## To do
When a line of the entries contains "widget", please list that line.

• • •

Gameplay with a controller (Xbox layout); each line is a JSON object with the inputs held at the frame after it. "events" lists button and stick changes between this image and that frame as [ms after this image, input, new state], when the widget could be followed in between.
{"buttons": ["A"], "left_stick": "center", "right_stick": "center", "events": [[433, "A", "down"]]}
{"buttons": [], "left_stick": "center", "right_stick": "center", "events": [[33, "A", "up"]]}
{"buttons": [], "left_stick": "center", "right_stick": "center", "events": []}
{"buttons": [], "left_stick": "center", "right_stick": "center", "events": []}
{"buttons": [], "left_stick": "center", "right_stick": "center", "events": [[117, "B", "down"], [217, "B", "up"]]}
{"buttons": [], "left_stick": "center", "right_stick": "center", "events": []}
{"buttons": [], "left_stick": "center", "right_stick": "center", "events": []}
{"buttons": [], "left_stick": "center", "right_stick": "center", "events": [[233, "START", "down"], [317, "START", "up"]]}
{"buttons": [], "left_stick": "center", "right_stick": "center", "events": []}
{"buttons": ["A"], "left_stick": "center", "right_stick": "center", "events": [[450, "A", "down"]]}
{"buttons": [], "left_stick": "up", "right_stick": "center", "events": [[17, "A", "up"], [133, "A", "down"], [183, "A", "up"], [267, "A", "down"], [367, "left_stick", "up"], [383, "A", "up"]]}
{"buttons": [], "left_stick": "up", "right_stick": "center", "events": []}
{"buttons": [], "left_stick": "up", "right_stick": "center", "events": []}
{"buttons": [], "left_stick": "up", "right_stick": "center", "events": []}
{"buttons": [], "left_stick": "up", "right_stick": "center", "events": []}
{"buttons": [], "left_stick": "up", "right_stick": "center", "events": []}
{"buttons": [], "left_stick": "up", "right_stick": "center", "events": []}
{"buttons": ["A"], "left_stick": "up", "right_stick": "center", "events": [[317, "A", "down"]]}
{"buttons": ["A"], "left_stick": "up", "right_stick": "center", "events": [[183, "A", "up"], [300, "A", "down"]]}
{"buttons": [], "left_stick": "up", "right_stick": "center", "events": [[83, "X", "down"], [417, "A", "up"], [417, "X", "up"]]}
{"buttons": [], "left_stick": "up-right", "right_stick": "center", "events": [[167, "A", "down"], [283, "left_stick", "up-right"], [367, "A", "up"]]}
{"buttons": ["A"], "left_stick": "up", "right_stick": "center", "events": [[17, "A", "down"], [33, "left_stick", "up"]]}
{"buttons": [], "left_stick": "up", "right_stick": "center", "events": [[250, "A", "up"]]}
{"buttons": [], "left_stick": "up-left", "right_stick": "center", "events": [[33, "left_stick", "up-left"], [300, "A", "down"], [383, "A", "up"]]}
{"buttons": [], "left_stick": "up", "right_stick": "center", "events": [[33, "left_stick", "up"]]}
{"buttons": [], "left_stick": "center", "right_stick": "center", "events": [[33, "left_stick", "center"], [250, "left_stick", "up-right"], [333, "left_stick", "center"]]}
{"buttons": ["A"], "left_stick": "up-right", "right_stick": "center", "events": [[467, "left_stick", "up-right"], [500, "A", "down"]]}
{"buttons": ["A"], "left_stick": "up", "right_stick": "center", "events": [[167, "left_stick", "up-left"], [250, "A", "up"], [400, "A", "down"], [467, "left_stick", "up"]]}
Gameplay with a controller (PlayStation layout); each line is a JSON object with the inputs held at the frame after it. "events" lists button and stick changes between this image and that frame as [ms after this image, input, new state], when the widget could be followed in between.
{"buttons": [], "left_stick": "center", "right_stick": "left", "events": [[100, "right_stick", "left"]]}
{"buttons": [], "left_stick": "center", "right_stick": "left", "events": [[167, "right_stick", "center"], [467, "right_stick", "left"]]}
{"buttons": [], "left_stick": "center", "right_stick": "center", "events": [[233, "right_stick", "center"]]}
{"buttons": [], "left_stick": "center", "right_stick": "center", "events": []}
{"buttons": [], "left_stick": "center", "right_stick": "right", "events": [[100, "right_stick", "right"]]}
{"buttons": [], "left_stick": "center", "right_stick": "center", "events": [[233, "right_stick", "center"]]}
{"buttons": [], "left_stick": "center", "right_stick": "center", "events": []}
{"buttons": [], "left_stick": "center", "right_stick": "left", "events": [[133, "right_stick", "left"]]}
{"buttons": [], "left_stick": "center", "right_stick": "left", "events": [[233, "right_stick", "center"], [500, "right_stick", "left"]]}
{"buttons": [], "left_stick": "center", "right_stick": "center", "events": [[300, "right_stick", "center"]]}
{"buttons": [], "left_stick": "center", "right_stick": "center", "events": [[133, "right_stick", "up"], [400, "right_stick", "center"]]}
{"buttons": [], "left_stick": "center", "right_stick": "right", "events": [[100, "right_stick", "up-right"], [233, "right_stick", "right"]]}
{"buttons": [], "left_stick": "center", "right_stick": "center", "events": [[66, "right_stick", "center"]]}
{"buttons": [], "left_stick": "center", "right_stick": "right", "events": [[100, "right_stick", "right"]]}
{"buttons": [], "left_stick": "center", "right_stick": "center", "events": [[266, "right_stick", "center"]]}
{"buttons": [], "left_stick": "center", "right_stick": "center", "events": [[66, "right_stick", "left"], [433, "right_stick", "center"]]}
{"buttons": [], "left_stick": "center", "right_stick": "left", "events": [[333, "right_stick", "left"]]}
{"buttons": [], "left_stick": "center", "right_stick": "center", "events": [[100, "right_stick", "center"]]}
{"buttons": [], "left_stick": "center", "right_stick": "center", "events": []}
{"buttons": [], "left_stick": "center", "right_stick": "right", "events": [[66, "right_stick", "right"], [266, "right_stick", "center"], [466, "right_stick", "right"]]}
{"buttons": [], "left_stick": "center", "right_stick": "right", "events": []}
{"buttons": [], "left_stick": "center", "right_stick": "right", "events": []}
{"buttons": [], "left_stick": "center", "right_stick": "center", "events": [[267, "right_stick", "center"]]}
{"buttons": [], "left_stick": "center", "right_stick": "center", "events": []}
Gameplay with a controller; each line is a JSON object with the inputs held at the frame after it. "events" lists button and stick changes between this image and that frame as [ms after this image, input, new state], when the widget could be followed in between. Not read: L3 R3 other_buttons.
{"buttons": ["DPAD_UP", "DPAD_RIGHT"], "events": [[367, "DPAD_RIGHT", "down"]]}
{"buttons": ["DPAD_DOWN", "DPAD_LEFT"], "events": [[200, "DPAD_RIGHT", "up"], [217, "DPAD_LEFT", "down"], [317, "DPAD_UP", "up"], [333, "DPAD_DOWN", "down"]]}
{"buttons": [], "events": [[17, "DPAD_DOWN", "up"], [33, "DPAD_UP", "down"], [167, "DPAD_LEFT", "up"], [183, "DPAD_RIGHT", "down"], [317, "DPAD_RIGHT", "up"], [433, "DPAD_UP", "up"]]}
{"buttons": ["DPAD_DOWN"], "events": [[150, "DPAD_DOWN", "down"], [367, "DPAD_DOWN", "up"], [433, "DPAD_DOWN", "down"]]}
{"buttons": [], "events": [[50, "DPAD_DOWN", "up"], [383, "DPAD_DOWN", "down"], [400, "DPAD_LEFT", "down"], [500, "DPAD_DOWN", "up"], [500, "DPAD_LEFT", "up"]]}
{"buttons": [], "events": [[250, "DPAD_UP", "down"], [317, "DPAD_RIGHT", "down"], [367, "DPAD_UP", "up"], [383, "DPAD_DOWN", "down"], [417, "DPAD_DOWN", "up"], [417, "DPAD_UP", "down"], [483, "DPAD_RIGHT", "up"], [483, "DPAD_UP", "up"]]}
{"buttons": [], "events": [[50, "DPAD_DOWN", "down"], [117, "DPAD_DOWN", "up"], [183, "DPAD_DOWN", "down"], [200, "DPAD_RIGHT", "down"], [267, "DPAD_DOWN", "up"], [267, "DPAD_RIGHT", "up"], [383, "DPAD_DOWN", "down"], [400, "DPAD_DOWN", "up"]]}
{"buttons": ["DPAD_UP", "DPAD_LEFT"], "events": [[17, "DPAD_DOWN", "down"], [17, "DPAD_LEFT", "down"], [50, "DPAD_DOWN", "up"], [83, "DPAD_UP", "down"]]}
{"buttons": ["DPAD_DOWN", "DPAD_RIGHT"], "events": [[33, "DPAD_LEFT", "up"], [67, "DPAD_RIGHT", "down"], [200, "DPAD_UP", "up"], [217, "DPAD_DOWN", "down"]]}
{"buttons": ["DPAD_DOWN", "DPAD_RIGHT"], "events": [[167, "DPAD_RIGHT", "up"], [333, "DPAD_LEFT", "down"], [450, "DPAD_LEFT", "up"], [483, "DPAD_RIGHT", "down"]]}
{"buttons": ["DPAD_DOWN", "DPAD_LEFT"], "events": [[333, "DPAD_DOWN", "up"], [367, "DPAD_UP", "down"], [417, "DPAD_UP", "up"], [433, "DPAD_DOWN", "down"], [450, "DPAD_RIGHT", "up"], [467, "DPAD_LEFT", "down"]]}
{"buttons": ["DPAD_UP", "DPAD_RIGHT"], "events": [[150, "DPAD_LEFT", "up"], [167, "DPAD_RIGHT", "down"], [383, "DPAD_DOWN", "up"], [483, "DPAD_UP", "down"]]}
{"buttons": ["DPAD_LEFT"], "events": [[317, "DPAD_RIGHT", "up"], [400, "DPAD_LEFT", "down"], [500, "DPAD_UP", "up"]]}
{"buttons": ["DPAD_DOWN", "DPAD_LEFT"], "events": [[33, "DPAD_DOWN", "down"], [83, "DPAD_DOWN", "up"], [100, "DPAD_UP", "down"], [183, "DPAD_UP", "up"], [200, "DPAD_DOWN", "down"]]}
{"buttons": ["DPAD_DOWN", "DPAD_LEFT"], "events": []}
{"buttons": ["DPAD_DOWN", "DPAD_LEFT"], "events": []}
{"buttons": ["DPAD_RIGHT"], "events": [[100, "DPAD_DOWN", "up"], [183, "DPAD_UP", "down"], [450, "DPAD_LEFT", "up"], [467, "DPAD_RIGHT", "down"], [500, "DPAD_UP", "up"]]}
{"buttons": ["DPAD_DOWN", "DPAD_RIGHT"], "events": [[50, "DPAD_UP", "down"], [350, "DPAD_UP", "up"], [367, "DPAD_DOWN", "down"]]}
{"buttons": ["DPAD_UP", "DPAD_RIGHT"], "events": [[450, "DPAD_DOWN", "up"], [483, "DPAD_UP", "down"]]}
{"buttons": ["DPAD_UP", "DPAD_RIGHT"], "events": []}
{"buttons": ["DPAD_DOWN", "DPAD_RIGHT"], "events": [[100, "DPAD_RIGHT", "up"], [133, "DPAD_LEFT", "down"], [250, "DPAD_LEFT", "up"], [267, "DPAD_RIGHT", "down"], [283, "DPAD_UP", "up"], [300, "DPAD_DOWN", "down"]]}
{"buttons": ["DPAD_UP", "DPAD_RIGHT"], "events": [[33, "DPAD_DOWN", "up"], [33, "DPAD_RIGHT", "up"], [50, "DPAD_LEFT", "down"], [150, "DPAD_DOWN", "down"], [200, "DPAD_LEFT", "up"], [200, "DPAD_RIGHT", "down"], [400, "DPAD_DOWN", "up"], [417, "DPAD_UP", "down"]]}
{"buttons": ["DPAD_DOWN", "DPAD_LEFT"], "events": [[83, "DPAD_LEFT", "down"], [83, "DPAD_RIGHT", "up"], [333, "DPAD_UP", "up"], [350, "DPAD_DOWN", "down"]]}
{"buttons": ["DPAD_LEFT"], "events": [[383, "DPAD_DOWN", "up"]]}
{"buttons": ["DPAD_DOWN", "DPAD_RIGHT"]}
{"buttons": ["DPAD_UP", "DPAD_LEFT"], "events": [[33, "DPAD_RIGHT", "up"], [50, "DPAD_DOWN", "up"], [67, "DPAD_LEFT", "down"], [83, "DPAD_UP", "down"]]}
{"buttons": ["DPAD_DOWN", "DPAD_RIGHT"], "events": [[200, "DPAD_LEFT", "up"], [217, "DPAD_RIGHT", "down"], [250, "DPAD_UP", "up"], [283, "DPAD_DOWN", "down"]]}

• • •

## Output for this exercise
Gameplay with a controller (Xbox layout); each line is a JSON object with the inputs held at the frame after it. "events" lists button and stick changes between this image and that frame as [ms after this image, input, new state], when the widget could be followed in between.
Gameplay with a controller (PlayStation layout); each line is a JSON object with the inputs held at the frame after it. "events" lists button and stick changes between this image and that frame as [ms after this image, input, new state], when the widget could be followed in between.
Gameplay with a controller; each line is a JSON object with the inputs held at the frame after it. "events" lists button and stick changes between this image and that frame as [ms after this image, input, new state], when the widget could be followed in between. Not read: L3 R3 other_buttons.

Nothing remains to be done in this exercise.